“This is a world you’ll never understand. And you always fear what you don’t understand.”

-Batman Begins

I thought of this quote when I read You Got Your WFRP in My D&D over at Goblin Stomper. Go read it.

I have incredibly fond memories of the Warhammer Fantasy RPG. We played an epic campaign of that game in high school, and our GM Ken did something unusual at the time – he gave us a 3×5 card with a relative scoring for our abilities (Dexterity: above average; Strength: Average) and a list of abilities. Everything else was hidden – he was the only person who knew the system. This freed us a bit from trying to number-crunch the game and we just played the characters. It was a glorious experience.

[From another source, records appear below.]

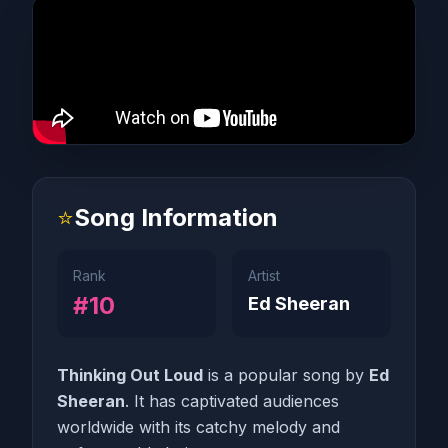
⭐
Song Information
Rank
Artist
#10
Ed Sheeran
Thinking Out Loud
is a popular song by
Ed
Sheeran
. It has captivated audiences
worldwide with its catchy melody and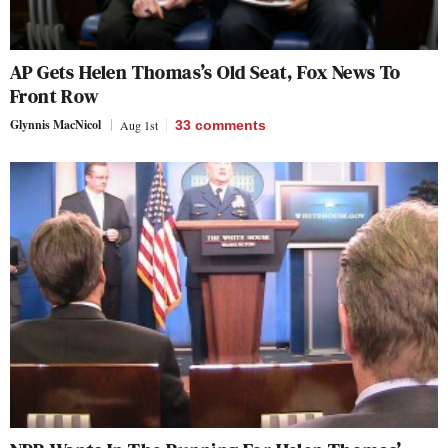
AP Gets Helen Thomas’s Old Seat, Fox News To
Front Row
Glynnis MacNicol
Aug 1st
33
comments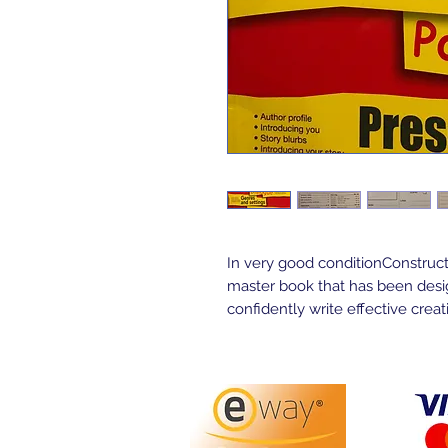
In very good conditionConstructi
master book that has been design
confidently write effective creati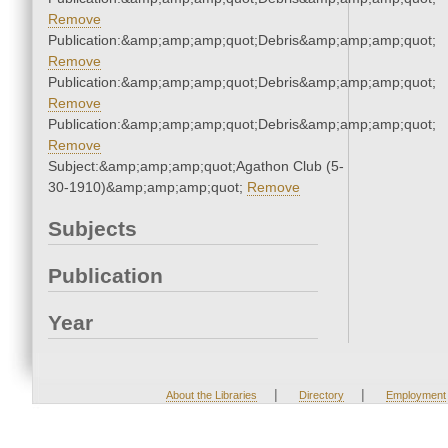
Remove
Publication:&amp;amp;amp;quot;Debris&amp;amp;amp;quot;
Remove
Publication:&amp;amp;amp;quot;Debris&amp;amp;amp;quot;
Remove
Publication:&amp;amp;amp;quot;Debris&amp;amp;amp;quot;
Remove
Subject:&amp;amp;amp;quot;Agathon Club (5-
30-1910)&amp;amp;amp;quot;
Remove
Subjects
Publication
Year
|
|
About the Libraries
Directory
Employment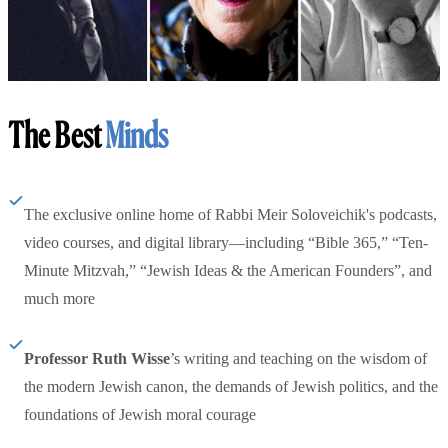
The Best
Minds
The exclusive online home of Rabbi Meir Soloveichik's podcasts,
video courses, and digital library—including “Bible 365,” “Ten-
Minute Mitzvah,” “Jewish Ideas & the American Founders”, and
much more
Professor Ruth Wisse
’s writing and teaching on the wisdom of
the modern Jewish canon, the demands of Jewish politics, and the
foundations of Jewish moral courage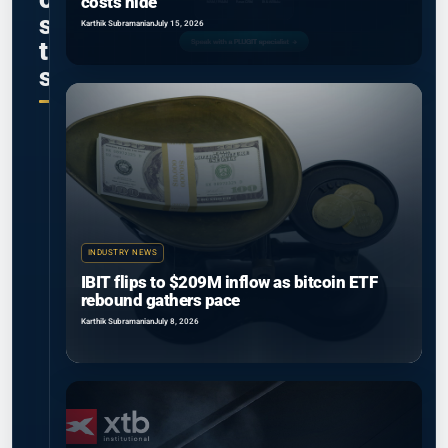
costs hide
s
Karthik Subramanian
July 15, 2026
t
s
INDUSTRY NEWS
IBIT flips to $209M inflow as bitcoin ETF
rebound gathers pace
Karthik Subramanian
July 8, 2026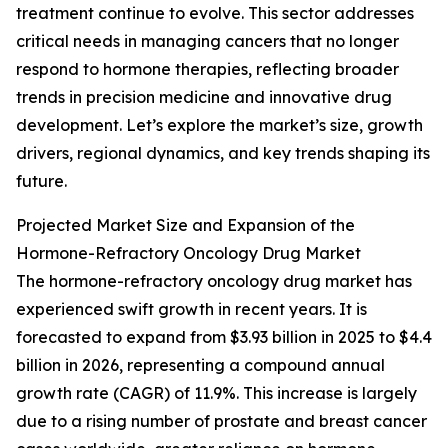
treatment continue to evolve. This sector addresses
critical needs in managing cancers that no longer
respond to hormone therapies, reflecting broader
trends in precision medicine and innovative drug
development. Let’s explore the market’s size, growth
drivers, regional dynamics, and key trends shaping its
future.
Projected Market Size and Expansion of the
Hormone-Refractory Oncology Drug Market
The hormone-refractory oncology drug market has
experienced swift growth in recent years. It is
forecasted to expand from $3.93 billion in 2025 to $4.4
billion in 2026, representing a compound annual
growth rate (CAGR) of 11.9%. This increase is largely
due to a rising number of prostate and breast cancer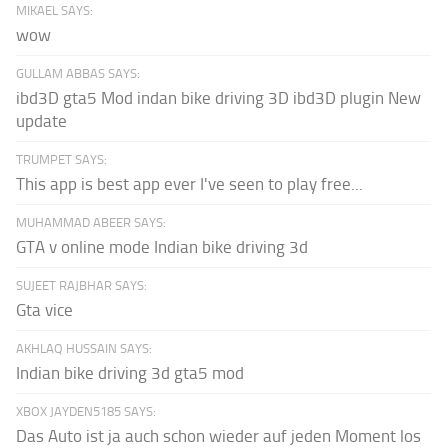
MIKAEL SAYS:
wow
GULLAM ABBAS SAYS:
ibd3D gta5 Mod indan bike driving 3D ibd3D plugin New
update
TRUMPET SAYS:
This app is best app ever I've seen to play free...
MUHAMMAD ABEER SAYS:
GTA v online mode Indian bike driving 3d
SUJEET RAJBHAR SAYS:
Gta vice
AKHLAQ HUSSAIN SAYS:
Indian bike driving 3d gta5 mod
XBOX JAYDEN5185 SAYS:
Das Auto ist ja auch schon wieder auf jeden Moment los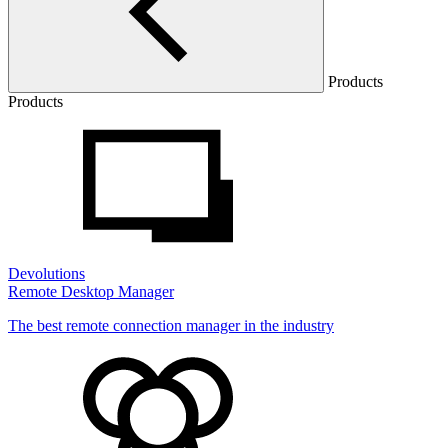
Products
Products
Devolutions
Remote Desktop Manager
The best remote connection manager in the industry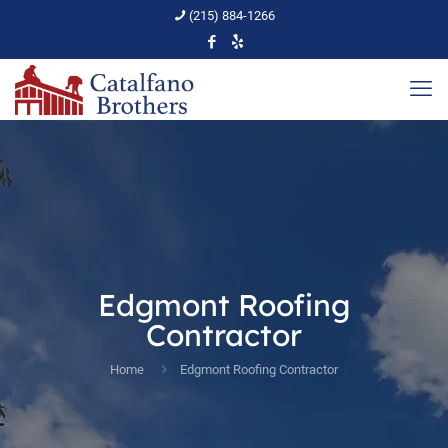
(215) 884-1266
Edgmont Roofing
Contractor
Home
Edgmont Roofing Contractor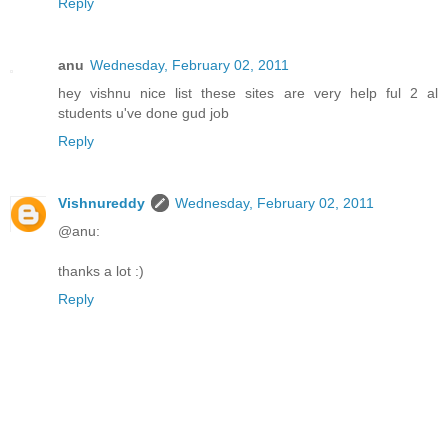
Reply
anu
Wednesday, February 02, 2011
hey vishnu nice list these sites are very help ful 2 al
students u've done gud job
Reply
Vishnureddy
Wednesday, February 02, 2011
@anu:
thanks a lot :)
Reply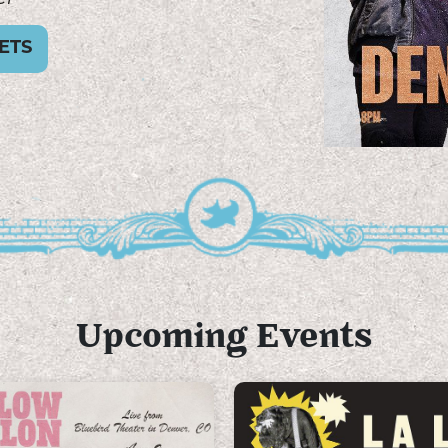
ETS
Upcoming Events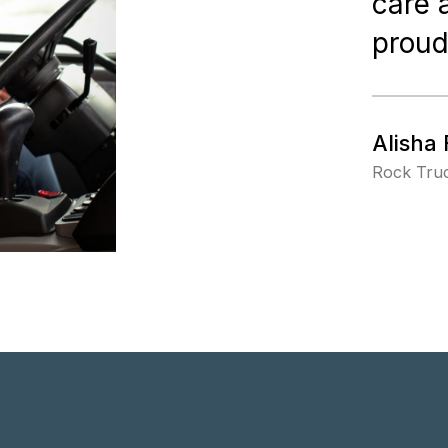
care 
proud
Alisha 
Rock Truc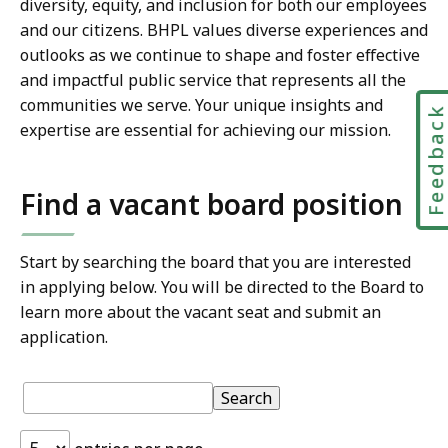
diversity, equity, and inclusion for both our employees
and our citizens. BHPL values diverse experiences and
outlooks as we continue to shape and foster effective
and impactful public service that represents all the
communities we serve. Your unique insights and
Feedbac
expertise are essential for achieving our mission.
Find a vacant board position
Start by searching the board that you are interested
in applying below. You will be directed to the Board to
learn more about the vacant seat and submit an
application.
S
Table:
pagination
Table
Search
k
i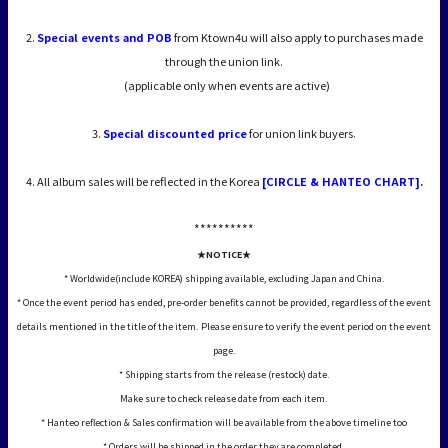
2.
Special events and POB
from Ktown4u will also apply to purchases made
through the union link.
(applicable only when events are active)
3.
Special discounted price
for union link buyers.
4. All album sales will be reflected in the Korea
[CIRCLE & HANTEO CHART]
.
*****
*****
★NOTICE★
* Worldwide(include KOREA) shipping available, excluding Japan and China.
* Once the event period has ended, pre-order benefits cannot be provided, regardless of the event
details mentioned in the title of the item. Please ensure to verify the event period on the event
page.
* Shipping starts from the release (restock) date.
Make sure to check release date from each item.
* Hanteo reflection & Sales confirmation will be available from the above timeline too
* Orders will be shipped in the order they are completed.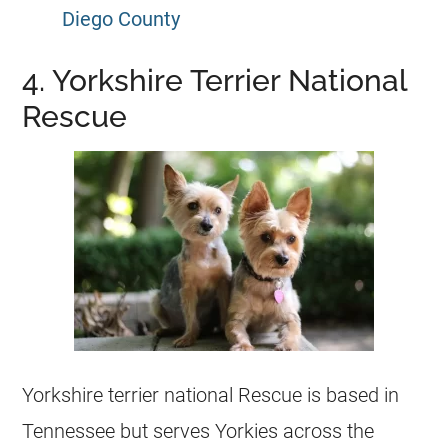
Diego County
4. Yorkshire Terrier National
Rescue
Yorkshire terrier national Rescue is based in
Tennessee but serves Yorkies across the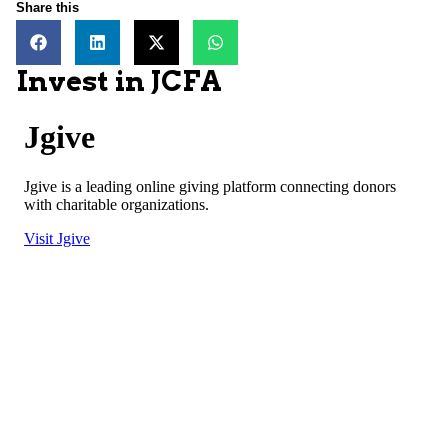
Share this
Invest in JCFA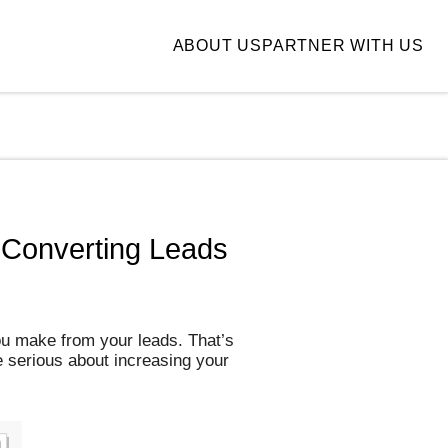
ABOUT US
PARTNER WITH US
 Converting Leads
ou make from your leads. That’s
e serious about increasing your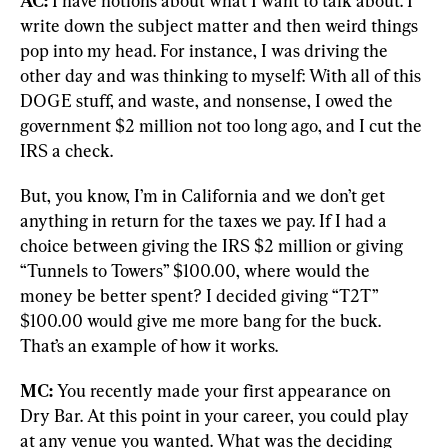
AC:
 I have notions about what I want to talk about. I 
write down the subject matter and then weird things 
pop into my head. For instance, I was driving the 
other day and was thinking to myself: With all of this 
DOGE stuff, and waste, and nonsense, I owed the 
government $2 million not too long ago, and I cut the 
IRS a check.
But, you know, I’m in California and we don’t get 
anything in return for the taxes we pay. If I had a 
choice between giving the IRS $2 million or giving 
“Tunnels to Towers” $100.00, where would the 
money be better spent? I decided giving “T2T” 
$100.00 would give me more bang for the buck. 
That’s an example of how it works.
MC:
 You recently made your first appearance on 
Dry Bar. At this point in your career, you could play 
at any venue you wanted. What was the deciding 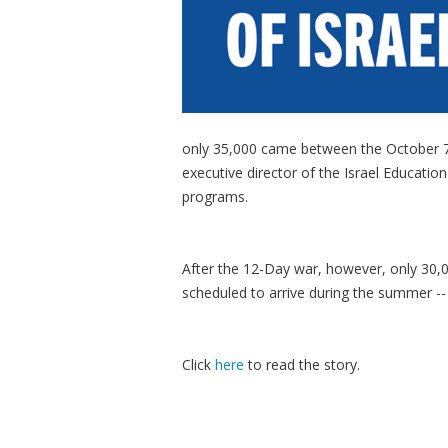
only 35,000 came between the October 7 
executive director of the Israel Educatio
programs.
After the 12-Day war, however, only 30,0
scheduled to arrive during the summer -- b
Click
here
to read the story.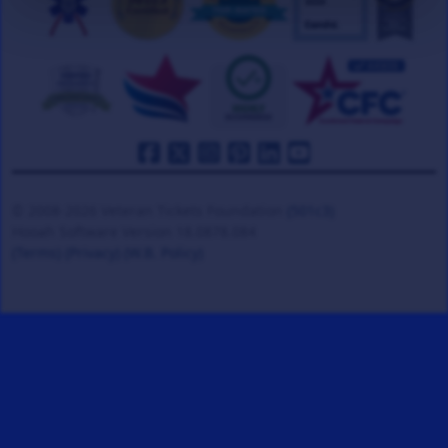
© 2008-2026 Veteran Tickets Foundation
(501c3)
Hooah Software Version 18.0878.084
(Terms)
(Privacy)
(W.B. Policy)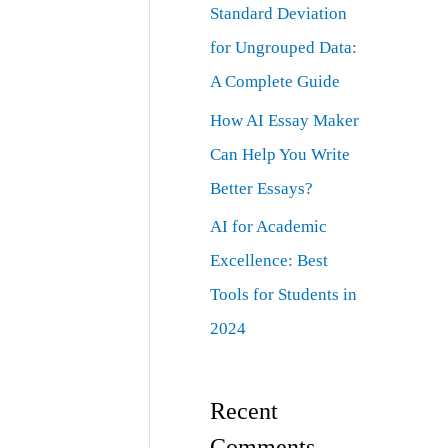
Standard Deviation
for Ungrouped Data:
A Complete Guide
How AI Essay Maker
Can Help You Write
Better Essays?
AI for Academic
Excellence: Best
Tools for Students in
2024
Recent
Comments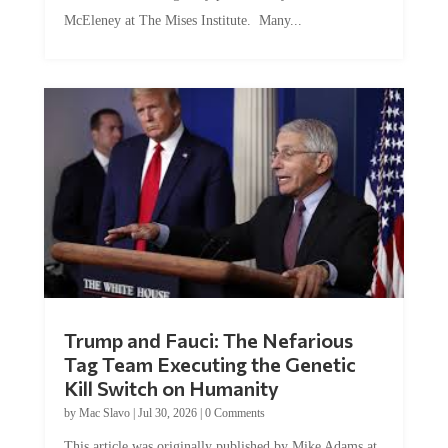
McEleney at The Mises Institute. Many...
Trump and Fauci: The Nefarious
Tag Team Executing the Genetic
Kill Switch on Humanity
by
Mac Slavo
|
Jul 30, 2026
|
0 Comments
This article was originally published by Mike Adams at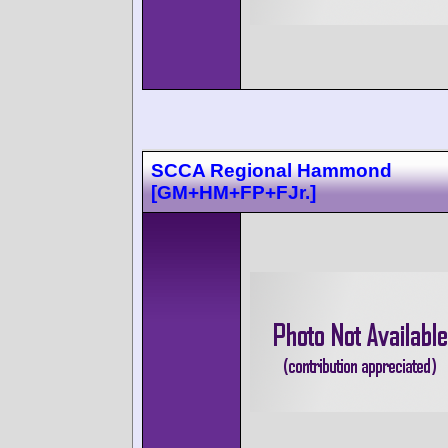
SCCA Regional Hammond
[GM+HM+FP+FJr.]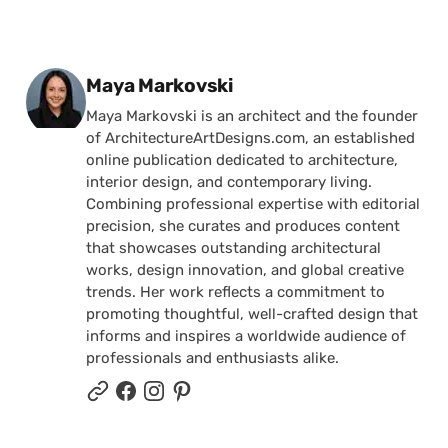
Posted by
Maya Markovski
Maya Markovski is an architect and the founder
of ArchitectureArtDesigns.com, an established
online publication dedicated to architecture,
interior design, and contemporary living.
Combining professional expertise with editorial
precision, she curates and produces content
that showcases outstanding architectural
works, design innovation, and global creative
trends. Her work reflects a commitment to
promoting thoughtful, well-crafted design that
informs and inspires a worldwide audience of
professionals and enthusiasts alike.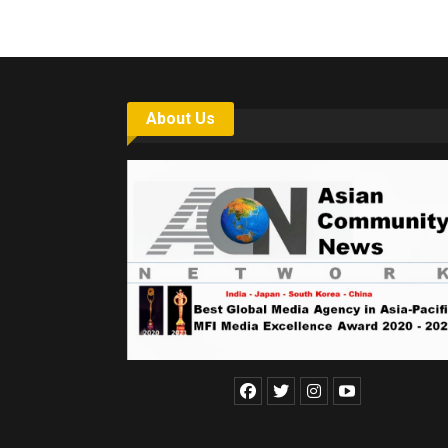
About Us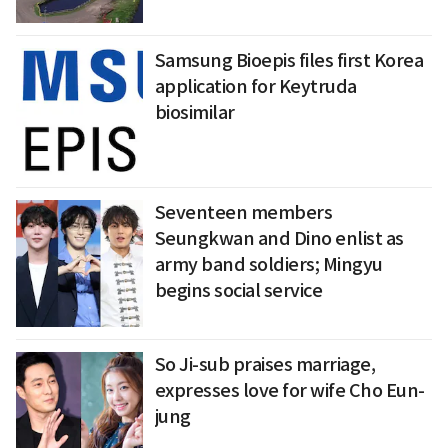
Samsung Bioepis files first Korea
application for Keytruda
biosimilar
Seventeen members
Seungkwan and Dino enlist as
army band soldiers; Mingyu
begins social service
So Ji-sub praises marriage,
expresses love for wife Cho Eun-
jung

The thing about the WFRPG universe, though, is how grim and downright scary it is, bordering (or leaping right over the border) to nihilism. That’s OK for what it is, but rapidly things get repetitive for that.

Anticipation is Worse than Reality

Even so, the GobStomper article touched on something that really rang true to me, which is when he described placing some Skaven (WFRP rat-men) underneath some key cities, and having rumors and actual sightings of the chaos-inflicted pop up in what was otherwise, perhaps, a bog-standard DnD world.

And from there, I can really see how this would be awesome. It doesn’t have to involve WFRP, but it can. The key is to have monsters that your players and their characters, to the extent that your group separates player/character skills and abilities, do not anticipate and cannot yet know.

And also, to build the anticipation of the event. The first skaven encounter (as a proxy for ‘what you don’t understand’) needs to happen offscreen. Perhaps you come across the mutilated and chewed bodies of another adventuring party. Perhaps you start picking up rumors of a new threat, with horrible things happening to folks. Mutations and deformations. Possessions. Unexplained deaths and disappearances.

Keep ’em offscreen, though. For a while, at least. Even if the PCs get a hankering to go Batmanning off to investigate, let the first couple of look-sees come up dry. But the carnage and the threat keeps increasing. Maybe merchant caravans stop showing up. How to know this? Things get more expensive, perhaps – which hits the players right in their loot-basket, and is therefore more painful than getting your arm gnawed by skaven.

Until Reality Shows Up

Then listen to what the players speculate is terrifying, take notes, modify the source material, and have that show up.

The key thing I got from the post was not just a reminder that the WFRP setting drips with flavor, tension, and opportunity. It’s that one of the things I remember most from those days is we were always in over our heads. And we just didn’t know what was coming.

That tension can be hard to create in an interactive fiction game, but with the right sprinkling of misunderstanding, rumor, and wild speculation, well . . . you always fear what you don’t understand.